The thresholds that a person can receive tax-free (on or after 9 October 2019) are as follows:
· Class A – parent: €335,000.
· Class B – relative: € 32,500.
· Class C – non-blood relative: €16,250.
40 Annual exempt amount
A farmer can receive by way of a gift an amount of €3,000 from any person in a calendar year without affecting his/her threshold. No gift or inheritance tax applies between spouses.
41 Certain medical expenses
A gift or inheritance taken exclusively to discharge medical expenses of a permanently incapacitated individual is exempt.
42 Stately houses/works of art/gardens
If you own a property of national, scientific or artistic interest and reasonable access is given to the public during the three years prior to the gift or inheritance, tax relief may apply.
43 Agricultural relief
This relief reduces the value of the asset you are receiving by 90%. If you receive €2m of agricultural property you will only be taxed on €200,000, ie 10% of its value. Ensure that you meet the conditions to qualify for this relief. Beware clawback of the relief if you fail to satisfy the conditions. The recipient must be an “active farmer” to receive this relief.
44 Business relief
If you do not qualify for agricultural relief, business relief may be available. It applies to the transfer of a business or part of a business.
It does not apply to an individual asset. It reduces the value of the asset by 90%.
45 Favourite nephew-niece relief
In certain circumstances, a nephew or niece who has worked on a full-time basis on the farm will be deemed to qualify as your “child” for the purpose of CAT. If they qualify, they can avail of the CAT Group A threshold.
46 Free use of property
If you have the use of property for free or below-market value, be aware that this amount is regarded as an annual benefit. Therefore, it could erode some or all of the amount you can get tax-free.
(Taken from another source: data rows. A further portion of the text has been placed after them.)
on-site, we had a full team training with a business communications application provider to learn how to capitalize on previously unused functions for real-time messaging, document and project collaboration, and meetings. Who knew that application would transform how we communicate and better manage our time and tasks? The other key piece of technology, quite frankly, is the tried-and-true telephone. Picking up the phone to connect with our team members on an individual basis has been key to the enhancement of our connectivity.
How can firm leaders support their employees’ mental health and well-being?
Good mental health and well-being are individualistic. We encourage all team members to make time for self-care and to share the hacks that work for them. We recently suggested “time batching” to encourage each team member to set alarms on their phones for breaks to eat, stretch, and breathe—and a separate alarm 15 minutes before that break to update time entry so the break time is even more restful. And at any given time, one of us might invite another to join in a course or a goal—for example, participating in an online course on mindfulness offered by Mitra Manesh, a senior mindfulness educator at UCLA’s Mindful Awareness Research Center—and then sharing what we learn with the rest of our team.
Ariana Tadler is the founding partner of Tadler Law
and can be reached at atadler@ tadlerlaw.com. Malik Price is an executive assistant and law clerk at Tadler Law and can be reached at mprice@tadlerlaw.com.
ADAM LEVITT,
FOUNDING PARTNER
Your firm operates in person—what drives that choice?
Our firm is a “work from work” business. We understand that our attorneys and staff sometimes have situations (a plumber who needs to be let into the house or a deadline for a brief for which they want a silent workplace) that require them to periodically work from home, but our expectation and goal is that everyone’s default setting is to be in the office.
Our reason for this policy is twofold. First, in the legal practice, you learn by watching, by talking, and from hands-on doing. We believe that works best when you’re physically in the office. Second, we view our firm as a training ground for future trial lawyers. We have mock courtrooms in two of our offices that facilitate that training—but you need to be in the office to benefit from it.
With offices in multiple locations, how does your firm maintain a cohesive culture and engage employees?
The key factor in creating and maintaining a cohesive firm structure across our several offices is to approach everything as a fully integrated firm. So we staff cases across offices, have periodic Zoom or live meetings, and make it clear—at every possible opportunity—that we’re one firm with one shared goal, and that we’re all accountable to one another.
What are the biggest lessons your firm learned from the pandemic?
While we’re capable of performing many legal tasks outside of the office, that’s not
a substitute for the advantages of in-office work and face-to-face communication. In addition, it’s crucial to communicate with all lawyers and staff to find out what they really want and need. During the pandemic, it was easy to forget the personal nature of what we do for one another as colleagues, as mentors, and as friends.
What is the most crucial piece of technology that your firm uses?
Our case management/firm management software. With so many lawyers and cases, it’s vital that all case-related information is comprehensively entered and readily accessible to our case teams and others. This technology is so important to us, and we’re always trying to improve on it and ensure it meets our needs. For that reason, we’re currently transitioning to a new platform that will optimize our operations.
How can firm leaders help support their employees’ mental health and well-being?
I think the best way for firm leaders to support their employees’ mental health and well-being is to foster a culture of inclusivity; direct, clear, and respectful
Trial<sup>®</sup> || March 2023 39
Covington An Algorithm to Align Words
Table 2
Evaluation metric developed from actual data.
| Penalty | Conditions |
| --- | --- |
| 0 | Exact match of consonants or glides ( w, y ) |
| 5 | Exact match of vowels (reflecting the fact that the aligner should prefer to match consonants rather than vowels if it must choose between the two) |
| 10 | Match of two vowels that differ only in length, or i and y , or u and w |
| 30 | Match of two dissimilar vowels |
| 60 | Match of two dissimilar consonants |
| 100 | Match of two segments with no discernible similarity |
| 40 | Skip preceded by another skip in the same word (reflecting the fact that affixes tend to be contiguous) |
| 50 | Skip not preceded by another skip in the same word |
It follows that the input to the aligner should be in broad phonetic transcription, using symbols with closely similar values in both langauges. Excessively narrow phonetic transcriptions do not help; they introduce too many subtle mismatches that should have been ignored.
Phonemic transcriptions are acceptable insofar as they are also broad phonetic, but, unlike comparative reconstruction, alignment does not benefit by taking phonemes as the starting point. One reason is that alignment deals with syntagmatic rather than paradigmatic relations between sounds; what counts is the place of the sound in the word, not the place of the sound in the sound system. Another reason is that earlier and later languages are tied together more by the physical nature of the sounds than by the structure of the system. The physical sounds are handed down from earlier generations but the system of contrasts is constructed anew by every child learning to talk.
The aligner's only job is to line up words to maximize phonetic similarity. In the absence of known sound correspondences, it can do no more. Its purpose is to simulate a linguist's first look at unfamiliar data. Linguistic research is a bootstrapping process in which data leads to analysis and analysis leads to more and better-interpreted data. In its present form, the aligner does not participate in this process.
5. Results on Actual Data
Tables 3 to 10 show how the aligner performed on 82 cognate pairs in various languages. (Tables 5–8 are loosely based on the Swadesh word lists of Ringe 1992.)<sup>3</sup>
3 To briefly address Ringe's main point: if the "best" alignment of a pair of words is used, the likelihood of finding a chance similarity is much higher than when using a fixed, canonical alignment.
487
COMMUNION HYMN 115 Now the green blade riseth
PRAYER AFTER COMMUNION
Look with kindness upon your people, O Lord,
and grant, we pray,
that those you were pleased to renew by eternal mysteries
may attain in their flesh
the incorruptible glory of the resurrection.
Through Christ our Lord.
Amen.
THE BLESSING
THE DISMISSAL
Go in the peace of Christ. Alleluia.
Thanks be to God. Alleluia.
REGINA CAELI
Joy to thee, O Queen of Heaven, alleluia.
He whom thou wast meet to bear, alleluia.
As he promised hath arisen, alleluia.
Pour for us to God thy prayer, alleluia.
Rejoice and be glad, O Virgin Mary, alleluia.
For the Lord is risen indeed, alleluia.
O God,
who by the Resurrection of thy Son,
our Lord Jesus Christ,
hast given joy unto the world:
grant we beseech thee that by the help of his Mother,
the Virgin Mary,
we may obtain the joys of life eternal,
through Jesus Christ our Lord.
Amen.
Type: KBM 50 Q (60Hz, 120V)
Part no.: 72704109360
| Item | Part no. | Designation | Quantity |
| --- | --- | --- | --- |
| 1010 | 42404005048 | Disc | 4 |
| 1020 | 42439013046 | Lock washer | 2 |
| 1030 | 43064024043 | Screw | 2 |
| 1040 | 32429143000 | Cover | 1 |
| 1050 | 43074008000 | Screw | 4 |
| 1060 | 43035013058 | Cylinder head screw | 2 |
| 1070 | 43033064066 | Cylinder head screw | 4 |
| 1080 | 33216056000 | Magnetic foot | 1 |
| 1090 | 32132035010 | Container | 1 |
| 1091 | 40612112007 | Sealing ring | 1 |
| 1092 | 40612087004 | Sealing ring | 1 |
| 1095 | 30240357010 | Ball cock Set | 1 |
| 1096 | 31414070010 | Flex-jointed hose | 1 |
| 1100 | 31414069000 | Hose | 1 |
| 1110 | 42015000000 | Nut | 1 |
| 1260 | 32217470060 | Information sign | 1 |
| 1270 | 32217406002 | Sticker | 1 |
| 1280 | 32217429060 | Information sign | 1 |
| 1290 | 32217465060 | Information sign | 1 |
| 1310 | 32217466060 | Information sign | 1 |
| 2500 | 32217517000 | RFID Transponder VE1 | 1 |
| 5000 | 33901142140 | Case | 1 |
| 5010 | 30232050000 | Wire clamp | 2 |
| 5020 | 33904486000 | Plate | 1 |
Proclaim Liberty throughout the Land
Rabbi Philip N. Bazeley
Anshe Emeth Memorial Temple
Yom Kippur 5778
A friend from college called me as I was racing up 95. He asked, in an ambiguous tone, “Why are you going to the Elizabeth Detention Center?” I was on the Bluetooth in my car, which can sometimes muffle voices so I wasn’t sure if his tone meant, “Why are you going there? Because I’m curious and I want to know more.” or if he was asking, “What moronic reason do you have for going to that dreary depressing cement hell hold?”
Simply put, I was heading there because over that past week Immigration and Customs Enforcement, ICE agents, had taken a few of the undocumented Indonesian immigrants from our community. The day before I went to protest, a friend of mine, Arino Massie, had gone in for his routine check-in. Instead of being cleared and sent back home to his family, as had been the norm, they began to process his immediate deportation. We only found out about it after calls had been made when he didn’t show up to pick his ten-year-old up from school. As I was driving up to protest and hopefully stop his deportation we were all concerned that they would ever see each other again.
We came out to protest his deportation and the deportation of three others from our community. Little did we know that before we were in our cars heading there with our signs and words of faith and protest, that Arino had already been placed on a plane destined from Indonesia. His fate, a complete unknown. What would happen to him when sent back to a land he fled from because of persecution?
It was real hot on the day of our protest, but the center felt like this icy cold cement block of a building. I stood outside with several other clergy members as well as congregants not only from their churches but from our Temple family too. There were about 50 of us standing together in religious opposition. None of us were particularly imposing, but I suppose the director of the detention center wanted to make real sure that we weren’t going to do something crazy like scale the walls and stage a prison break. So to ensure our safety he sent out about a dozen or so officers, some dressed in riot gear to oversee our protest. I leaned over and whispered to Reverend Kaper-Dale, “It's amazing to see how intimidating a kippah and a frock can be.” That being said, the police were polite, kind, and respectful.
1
Certain life insurance policies (where the parent pays a premium into a certain life insurance and it then pays out the proceeds of the policy on the death of the parent) can be exempt from CAT where the proceeds are used to pay CAT. The policy must be approved by Revenue.
Other tax exemptions
47 Annual small benefit for employees
An employer can pay you or any of its employees a one-off voucher of €500 each year tax- and PRSI-free.
Full income tax relief (40%) is to be provided in the year in which the investment is made. This compares with current arrangements where 30% relief is provided upon the initial investment and a further 10% is given after year three, subject to certain conditions.
The annual investment limit will be increased from €150,000 to €250,000. A new €500,000 annual investment limit has been introduced in the case of those who invest for a minimum.
49 Benefit in kind (BIK) – electric cars
The BIK exemption for electric cars and vans with a market value of less than €50,000, is being extended to 31 December 2022. Where the original market value of the electric car or van exceeds €50,000, the preferential tax treatment is also extended to the end of 2022.
50 Site for Building of a House-
Subject to duty at 7.5% on transfer but once a house started within 30 months of transfer and meet the relevant condition 11/15th of the duty can be applied to be refunded.
Remember that carbon tax increases on agro diesel from 1 May 2022.